Catti-brie considered the question for a moment, looking from Orbbcress to Bruenor’s foaming mug shield. It was an important question, but it had no definitive answer that she could relate. Each of the items was imbued with several magical properties, and so choices might have to be made as to which to keep and which to expel. But were those to
be her choices, or would the beast that fed the Forge’s firepot decide?
And what if the primordial picked wrong? The notion that Bruenor’s shield might lose its ability to produce the “dwarven holy water” was not a comforting thought to Catti-brie, either, after all.
Catti-brie took the shield from Bruenor and tentatively placed it on the tray beside Orbbcress. She took a deep breath and closed her eyes—she wasn’t sure how to begin.

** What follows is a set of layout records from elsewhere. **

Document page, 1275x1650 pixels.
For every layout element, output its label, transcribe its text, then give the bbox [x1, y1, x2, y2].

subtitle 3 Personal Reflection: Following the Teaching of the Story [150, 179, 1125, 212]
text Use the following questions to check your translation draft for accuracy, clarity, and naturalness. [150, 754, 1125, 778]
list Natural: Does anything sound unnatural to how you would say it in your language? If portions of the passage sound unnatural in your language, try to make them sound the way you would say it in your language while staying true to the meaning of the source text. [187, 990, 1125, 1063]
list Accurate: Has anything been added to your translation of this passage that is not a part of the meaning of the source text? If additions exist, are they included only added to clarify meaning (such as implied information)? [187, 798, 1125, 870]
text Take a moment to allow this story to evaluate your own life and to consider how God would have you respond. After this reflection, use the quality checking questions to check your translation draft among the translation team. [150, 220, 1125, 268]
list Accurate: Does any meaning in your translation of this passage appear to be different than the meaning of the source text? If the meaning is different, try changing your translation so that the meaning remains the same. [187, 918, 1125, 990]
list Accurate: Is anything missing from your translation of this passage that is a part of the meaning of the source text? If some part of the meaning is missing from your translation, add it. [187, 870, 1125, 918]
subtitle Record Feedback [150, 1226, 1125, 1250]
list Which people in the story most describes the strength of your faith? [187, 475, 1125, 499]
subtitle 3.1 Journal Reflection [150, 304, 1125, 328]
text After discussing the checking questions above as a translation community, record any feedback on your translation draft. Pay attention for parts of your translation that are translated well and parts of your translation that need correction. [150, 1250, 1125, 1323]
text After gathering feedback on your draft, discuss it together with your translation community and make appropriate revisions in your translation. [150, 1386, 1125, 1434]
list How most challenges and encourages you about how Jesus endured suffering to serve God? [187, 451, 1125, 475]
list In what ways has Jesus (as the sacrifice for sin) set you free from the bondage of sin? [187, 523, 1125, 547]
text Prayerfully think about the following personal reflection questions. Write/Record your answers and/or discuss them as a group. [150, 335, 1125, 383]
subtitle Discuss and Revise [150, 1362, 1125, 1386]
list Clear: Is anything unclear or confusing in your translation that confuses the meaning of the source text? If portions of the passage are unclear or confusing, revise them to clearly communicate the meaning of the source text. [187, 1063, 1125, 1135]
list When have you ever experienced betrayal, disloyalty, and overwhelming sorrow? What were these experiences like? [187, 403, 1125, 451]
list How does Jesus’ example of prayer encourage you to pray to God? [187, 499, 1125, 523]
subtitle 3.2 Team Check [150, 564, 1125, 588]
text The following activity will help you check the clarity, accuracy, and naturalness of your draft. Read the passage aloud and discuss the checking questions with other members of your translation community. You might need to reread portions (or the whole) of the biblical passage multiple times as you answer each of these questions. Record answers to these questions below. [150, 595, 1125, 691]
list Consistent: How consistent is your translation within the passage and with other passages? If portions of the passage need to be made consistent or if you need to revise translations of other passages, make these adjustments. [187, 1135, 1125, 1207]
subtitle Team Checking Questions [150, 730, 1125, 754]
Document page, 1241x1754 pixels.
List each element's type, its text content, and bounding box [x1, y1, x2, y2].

She let her thoughts flow into the magical ring on her finger, and wound them through the ring, glancing into the white hot flame in the shielded firepot, hotter than any peat fire, or coal, or even coke fire, or a wizard’s fireball. Hotter than anything that was not of the Elemental Plane of Fire.
Her spirit began drifting toward those flames, that finger of the primordial.
She felt a strong hand on her forearm and she opened her eyes to see a horrified Bruenor staring at her.
“Ye gone bats, girl?” he asked.
Catti-brie looked at him curiously.
“Ye were puttin’ yer hand into the damn oven!” Bruenor shook his head, his expression one of disgust. He mumbled, “Whole durn world’s gone crazy,” and reached for his shield.
Catti-brie grabbed him by the arm and pulled him back, and waved him aside.
“If ye see me in pain, then pull me out,” she said, scolding him. “But if not, then ye know yer place, me Da, and yer place is to the side and with yer big mouth shut!”
“Bah!” Bruenor snorted, stepping back as if he had been slapped. “Fine way ye be talkin’ to yer king.”
“Bah!” Catti-brie echoed.
“And better way ye be talkin’ to yer Da!” Bruenor retorted.
“And only way to be talkin’ to a durned fool!” Catti-brie shot back. “Are we doin’ this or ain’t we doin’ this? Ye said ye wanted it, but if ye do no’, then I’ll find me another, don’t ye doubt!”
“I’m wantin’ what ye said I’d be gettin’, but I’m not wantin’ me girl to stick her hand into the mouth o’ the damned fire beast!”